Rewrite the lines of the records below with "Corporate Training" changed to "Group Coaching" and everything else left as it is. Leave out the pictures.

──────────────────────────────

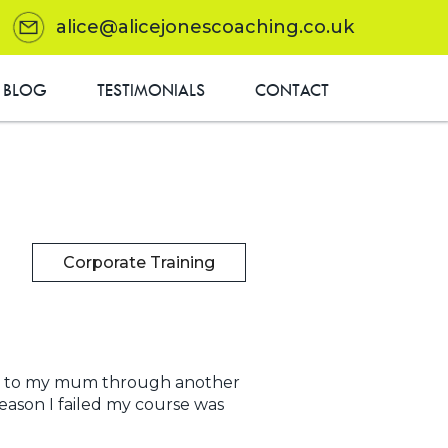
alice@alicejonescoaching.co.uk
BLOG
TESTIMONIALS
CONTACT
Corporate Training
ded to my mum through another
eason I failed my course was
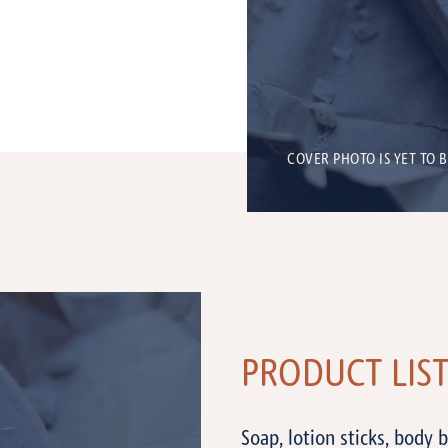
COVER PHOTO IS YET TO 
PRODUCT LIS
Soap, lotion sticks, body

──────────────────────────────

The answer
alice@alicejonescoaching.co.uk
BLOG
TESTIMONIALS
CONTACT
Group Coaching
ded to my mum through another
eason I failed my course was
COVER PHOTO IS YET TO 
PRODUCT LIS
Soap, lotion sticks, body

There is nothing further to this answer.